La pièce est écrite de manière efficace. Interrogations, mensonges, tentatives de séduction, et montée en tension jusqu'à la dernière scène paroxystique, où les masques doivent finalement tomber, où les apparences qu'on maintenait tant bien que mal du temps de la vie ne peuvent plus tenir, où les relations biaisées avec les autres sont insupportables, où le regard des autres est inévitable, où on est obligé de se mettre à nu. Les dialogues tournent à l'hystérie dans ce décor étriqué : les trois personnages pourrissent en un rien de temps leurs relations, comme ils ont pourri leurs relations aux autres lorsqu'ils étaient en vie. Une vie qui est loin d'eux et qu'ils voient de plus s'écouler depuis leur enfer, sans eux, alors qu'ils continueront à se torturer à cause du regard que pose sur eux les deux autres.

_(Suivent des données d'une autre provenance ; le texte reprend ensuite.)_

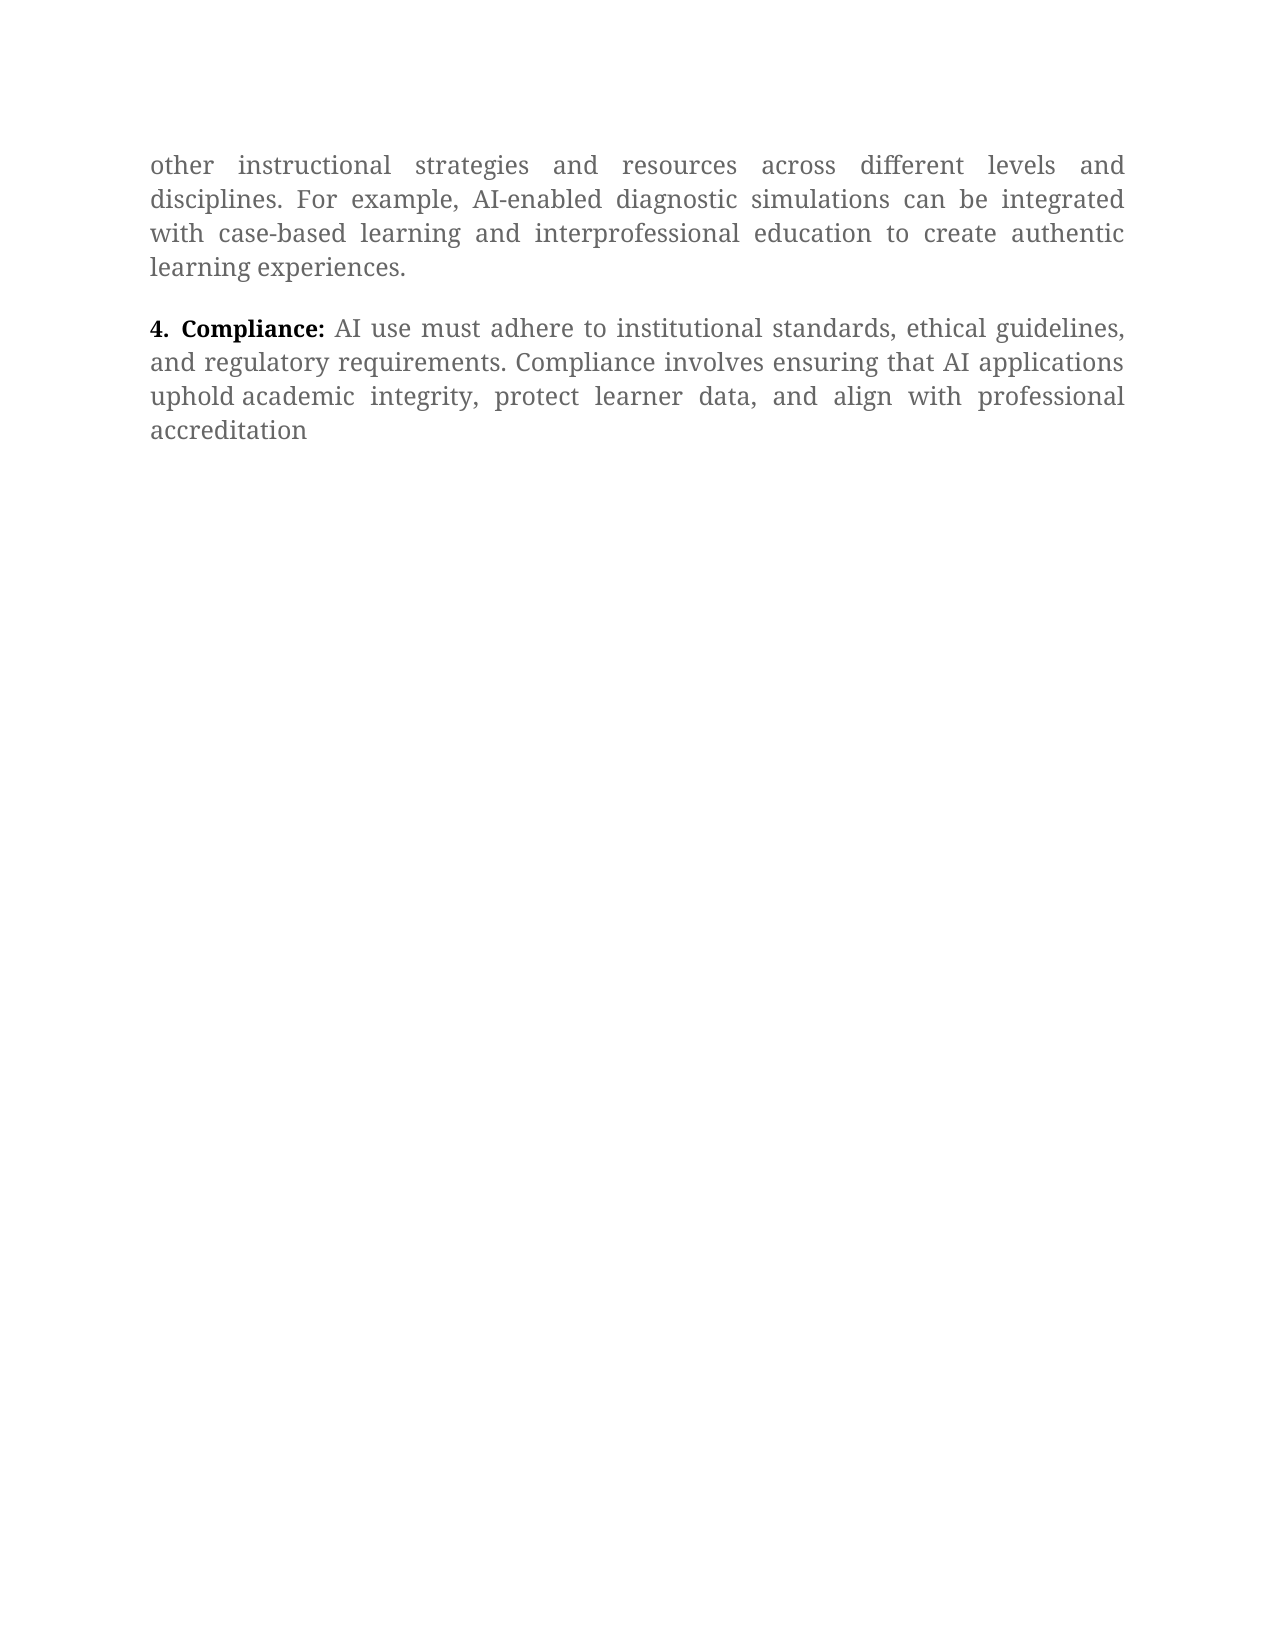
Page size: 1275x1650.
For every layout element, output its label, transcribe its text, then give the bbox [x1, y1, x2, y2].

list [150, 148, 1126, 284]
list Compliance: AI use must adhere to institutional standards, ethical guidelines, and regulatory requirements. Compliance involves ensuring that AI applications uphold academic integrity, protect learner data, and align with professional accreditation [150, 310, 1125, 447]
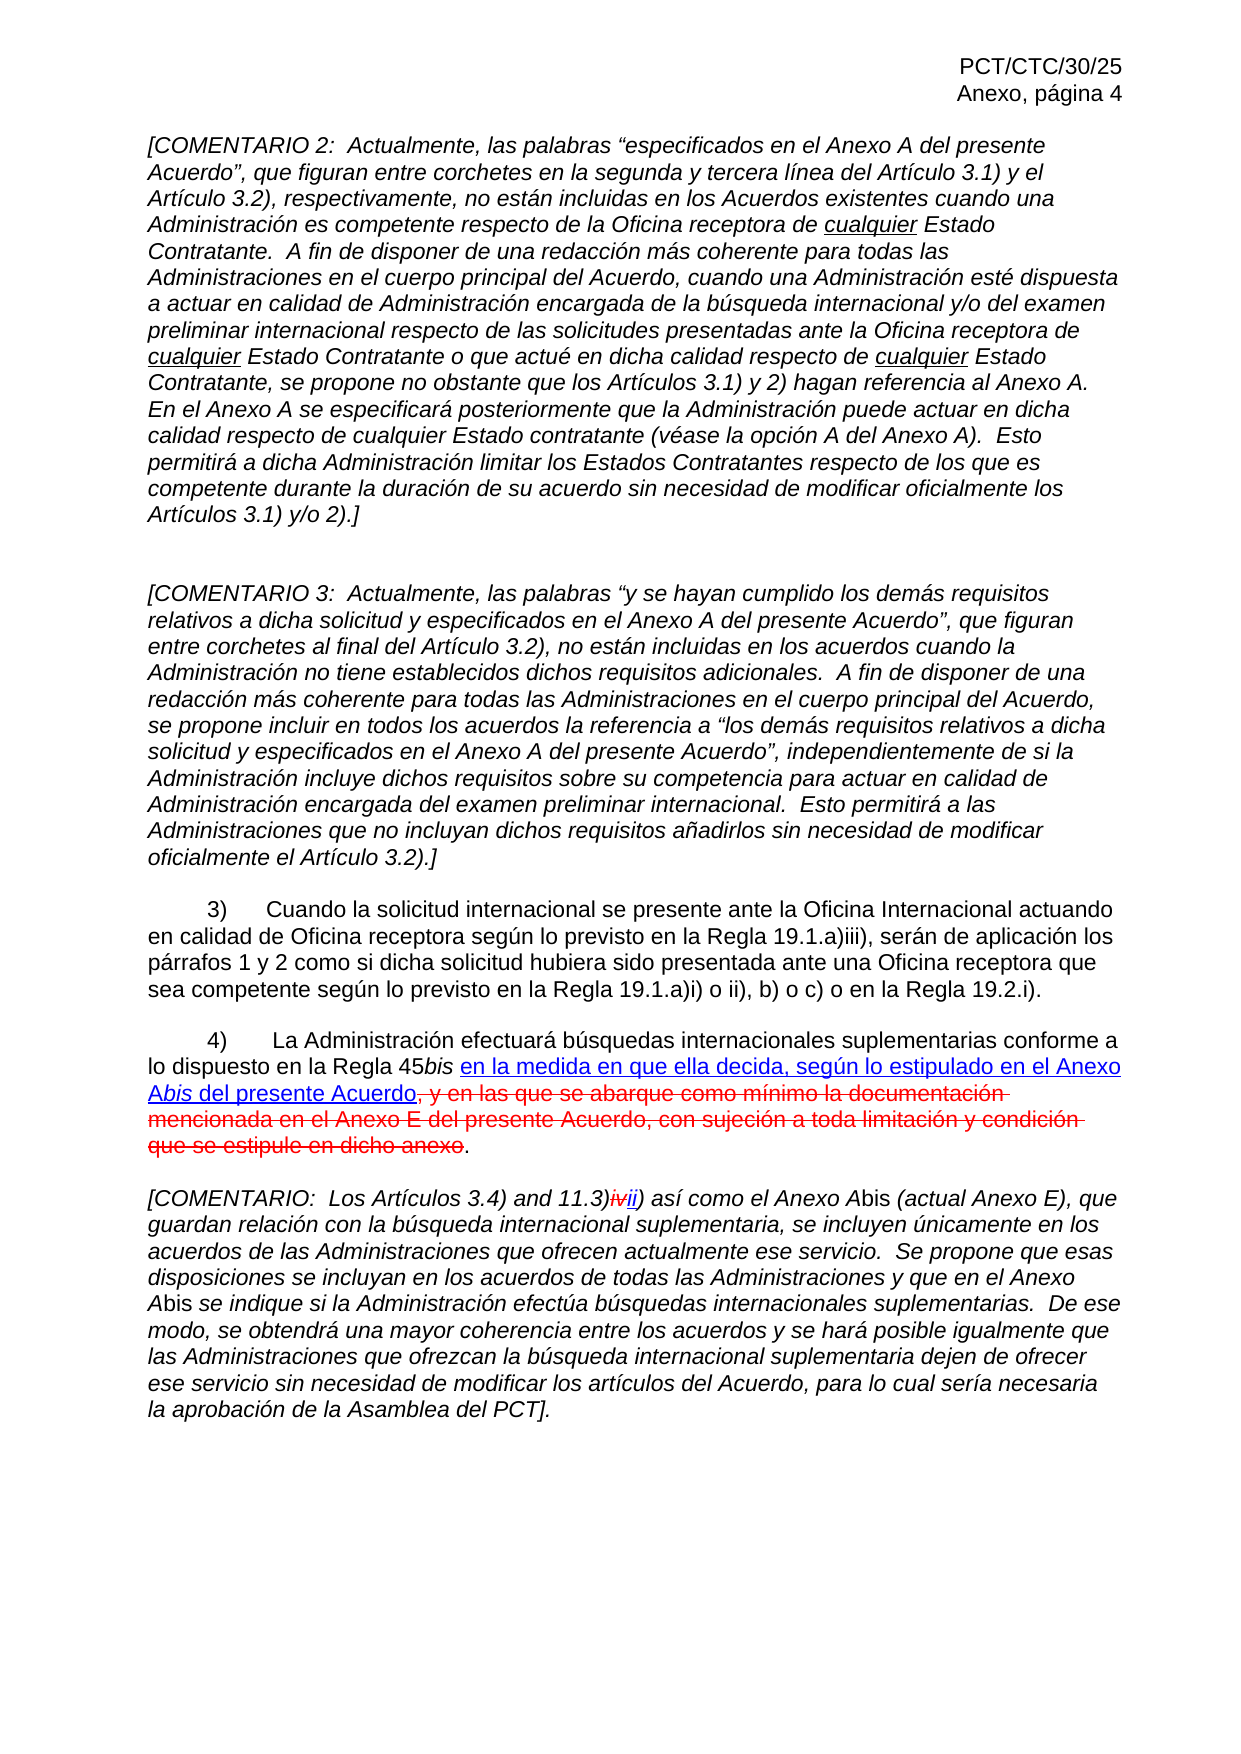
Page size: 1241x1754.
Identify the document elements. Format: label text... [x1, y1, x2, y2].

text [COMENTARIO 2: Actualmente, las palabras “especificados en el Anexo A del presente Acuerdo”, que figuran entre corchetes en la segunda y tercera línea del Artículo 3.1) y el Artículo 3.2), respectivamente, no están incluidas en los Acuerdos existentes cuando una Administración es competente respecto de la Oficina receptora de cualquier Estado Contratante. A fin de disponer de una redacción más coherente para todas las Administraciones en el cuerpo principal del Acuerdo, cuando una Administración esté dispuesta a actuar en calidad de Administración encargada de la búsqueda internacional y/o del examen preliminar internacional respecto de las solicitudes presentadas ante la Oficina receptora de cualquier Estado Contratante o que actué en dicha calidad respecto de cualquier Estado Contratante, se propone no obstante que los Artículos 3.1) y 2) hagan referencia al Anexo A. En el Anexo A se especificará posteriormente que la Administración puede actuar en dicha calidad respecto de cualquier Estado contratante (véase la opción A del Anexo A). Esto permitirá a dicha Administración limitar los Estados Contratantes respecto de los que es competente durante la duración de su acuerdo sin necesidad de modificar oficialmente los Artículos 3.1) y/o 2).] [148, 132, 1122, 527]
text 3) Cuando la solicitud internacional se presente ante la Oficina Internacional actuando en calidad de Oficina receptora según lo previsto en la Regla 19.1.a)iii), serán de aplicación los párrafos 1 y 2 como si dicha solicitud hubiera sido presentada ante una Oficina receptora que sea competente según lo previsto en la Regla 19.1.a)i) o ii), b) o c) o en la Regla 19.2.i). [148, 896, 1122, 1002]
text 4) La Administración efectuará búsquedas internacionales suplementarias conforme a lo dispuesto en la Regla 45bis en la medida en que ella decida, según lo estipulado en el Anexo Abis del presente Acuerdo, y en las que se abarque como mínimo la documentación mencionada en el Anexo E del presente Acuerdo, con sujeción a toda limitación y condición que se estipule en dicho anexo. [148, 1027, 1122, 1159]
text [COMENTARIO 3: Actualmente, las palabras “y se hayan cumplido los demás requisitos relativos a dicha solicitud y especificados en el Anexo A del presente Acuerdo”, que figuran entre corchetes al final del Artículo 3.2), no están incluidas en los acuerdos cuando la Administración no tiene establecidos dichos requisitos adicionales. A fin de disponer de una redacción más coherente para todas las Administraciones en el cuerpo principal del Acuerdo, se propone incluir en todos los acuerdos la referencia a “los demás requisitos relativos a dicha solicitud y especificados en el Anexo A del presente Acuerdo”, independientemente de si la Administración incluye dichos requisitos sobre su competencia para actuar en calidad de Administración encargada del examen preliminar internacional. Esto permitirá a las Administraciones que no incluyan dichos requisitos añadirlos sin necesidad de modificar oficialmente el Artículo 3.2).] [148, 580, 1122, 870]
text [COMENTARIO: Los Artículos 3.4) and 11.3)ivii) así como el Anexo Abis (actual Anexo E), que guardan relación con la búsqueda internacional suplementaria, se incluyen únicamente en los acuerdos de las Administraciones que ofrecen actualmente ese servicio. Se propone que esas disposiciones se incluyan en los acuerdos de todas las Administraciones y que en el Anexo Abis se indique si la Administración efectúa búsquedas internacionales suplementarias. De ese modo, se obtendrá una mayor coherencia entre los acuerdos y se hará posible igualmente que las Administraciones que ofrezcan la búsqueda internacional suplementaria dejen de ofrecer ese servicio sin necesidad de modificar los artículos del Acuerdo, para lo cual sería necesaria la aprobación de la Asamblea del PCT]. [148, 1185, 1122, 1422]
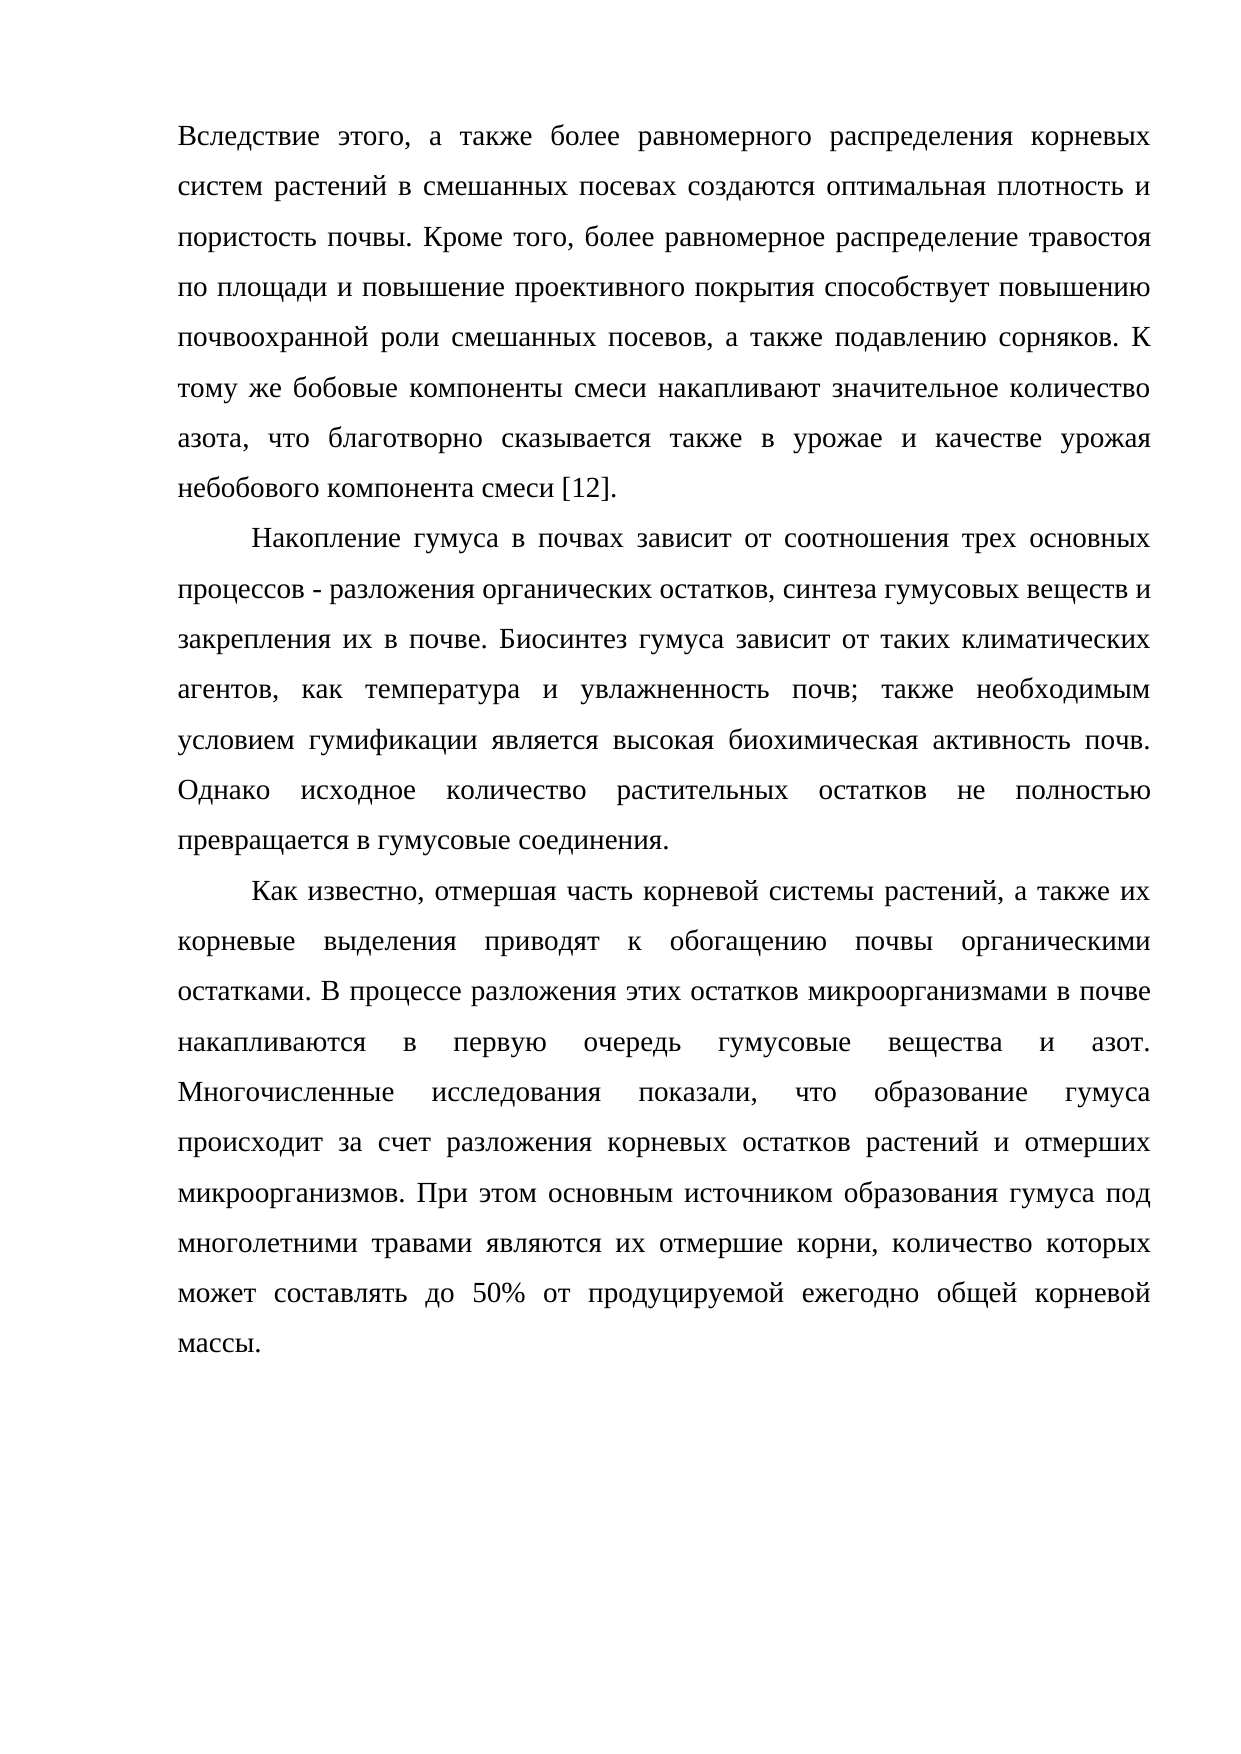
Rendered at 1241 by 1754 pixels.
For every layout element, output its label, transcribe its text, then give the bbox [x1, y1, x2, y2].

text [177, 118, 1152, 504]
text Как известно, отмершая часть корневой системы растений, а также их корневые выделения приводят к обогащению почвы органическими остатками. В процессе разложения этих остатков микроорганизмами в почве накапливаются в первую очередь гумусовые вещества и азот. Многочисленные исследования показали, что образование гумуса происходит за счет разложения корневых остатков растений и отмерших микроорганизмов. При этом основным источником образования гумуса под многолетними травами являются их отмершие корни, количество которых может составлять до 50% от продуцируемой ежегодно общей корневой массы. [177, 873, 1152, 1359]
text Накопление гумуса в почвах зависит от соотношения трех основных процессов - разложения органических остатков, синтеза гумусовых веществ и закрепления их в почве. Биосинтез гумуса зависит от таких климатических агентов, как температура и увлажненность почв; также необходимым условием гумификации является высокая биохимическая активность почв. Однако исходное количество растительных остатков не полностью превращается в гумусовые соединения. [177, 521, 1152, 856]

C'est tellement sobre et bien construit que ça ne donne pas envie (en tout cas pas à moi) de s'étendre dessus. Il serait sans doute intéressant de replacer cette pièce dans l'oeuvre de Sartre, ce que je suis incapable de faire, n'étant pas du tout familière de l'auteur - c'est d'ailleurs curieux comme on peut avoir l'impression de connaître Sartre pour se rendre compte que finalement, on a rien lu, ou presque, de lui. Ce qui m'a moins convaincue que cette composition impeccable et qui tient toujours la route aujourd'hui, c'est le style des dialogues. Je comprends bien que la pièce remonte aux années quarante, mais les dialogues en question me semblent avoir mal vieilli ; que les personnages, censés se parler, se disputer, se déchirer de manière toute naturelle, le font de manière un chouïa artificielle ; bref, que les dialogues portent trop les stigmates de leur époque pour une pièce qui touche à une thématique, disons le mot, universelle. D'où une petite déception, sans doute également liée à la notoriété de la pièce ; on attend forcément énormément d'un tel classique, et ce d'autant qu'une de ses réplique est devenue carrément culte.